Lydia didn’t have any joke at the ready, which meant she liked the idea. “But not a cave. I don’t want to go crawling around in any caves.”
“The Column,” Travis said, after thinking for a bit. “None of us can draw, but we could write stuff on it that’s important to us.”
“This is good. I smell a blog post in this,” Lydia said. “First things first. Everyone have something they can write? Dill?”
“I have some of my lyrics I can write.”
“Trav?”
“I’ve memorized what Raynar Northbrook had engraved on the marker to his best friend’s tomb. It’s my favorite.”
“Okay. So I’m the only one who needs something. Let me think while I change.” Lydia ran upstairs and returned a few minutes later, having donned a more appropriate outfit for tromping through the woods.
“Okay,” she said. “Permanent markers. Big ones.”
“Walmart,” Travis said. He was rarely the catalyst for their activities, and he was proud.
“Walmart on a Friday night? We’ll get to see all our friends from school!” Dill said.
“Ohhhhh, yes,” Lydia said. “We have been missing out on the Friday-night Walmart hijinks while watching Herzog documentaries. Let’s reassert our social position.”

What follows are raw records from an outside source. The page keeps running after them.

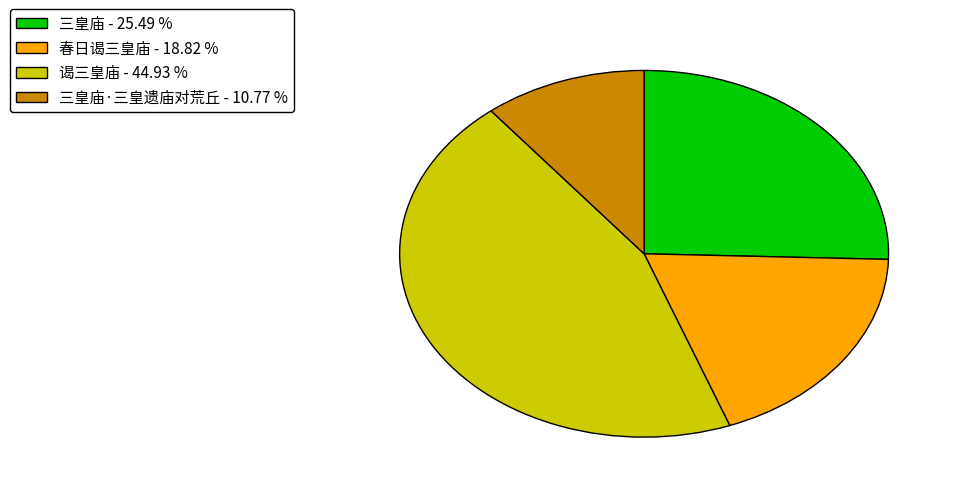

Does any single category account for the majority?

No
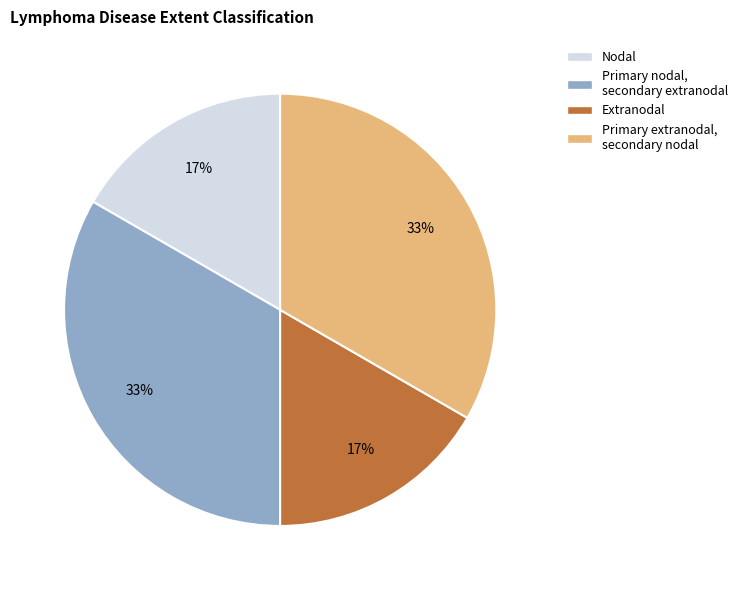

To the nearest percent, what is the average slice percentage?

25%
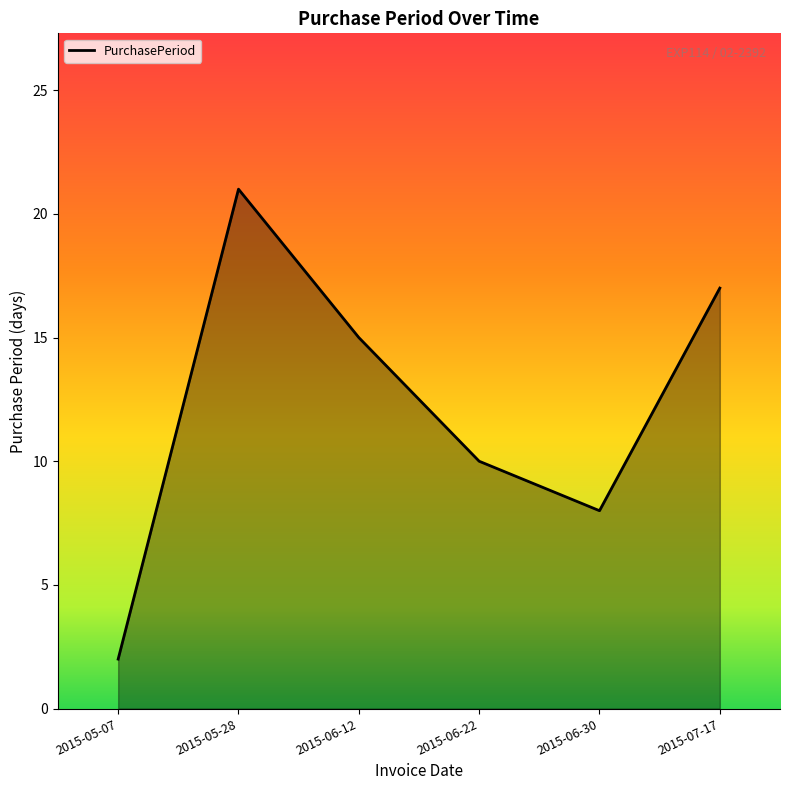

Which label corresponds to the largest value in the chart?

2015-05-28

Starlight filtered through the green canopy of towering oaks and magnolias on Lydia’s street. Sweat trickled down Travis’s back the minute he hit the muggy air. But he didn’t mind. This was as good as Friday nights got.
They pulled into the Walmart parking lot as the moon was rising bright and silver in the sapphire sky. Whooping, giggling, and music came from a clump of parked cars in a corner of the lot as they parked and walked in. Travis left his staff in the car.
“Dilllll-lllll-lldooooo-ooooo-. Chlamydiaaaaaa,” someone shouted.
Lydia shook her head. “This is my life. Getting yelled at in a Walmart parking lot on a Friday night by somebody doing a bad impression of a PG-13 fart-joke-movie comedian.”
“We were just watching a smart documentary, so it’s not really your life,” Travis said.
“I’m starting to think we haven’t been missing out on much with the Walmart parking lot scene,” Dill said.
“Got any cookies, Girl Scout?” someone else shouted.
Lydia never went anywhere without the perfect outfit. She wore a vintage summer camp T-shirt and a pair of khaki hiking shorts and boots from the 1970s.
“I guess I deserved that,” Lydia said.
Do all the losers from your school hang out at Walmart on Friday night? Travis texted Amelia.
Definitely, she texted. It’s like we live in the same town.
I wish. I love my friends but it would be so cool to be able to talk about Bloodfall with you in person.
They bought their markers and drove to the unnamed gravel road that ended in a stand of trees beside the Steerkiller River, which bisected Forrestville. The air smelled like kudzu, mud, cool gravel, and dead fish.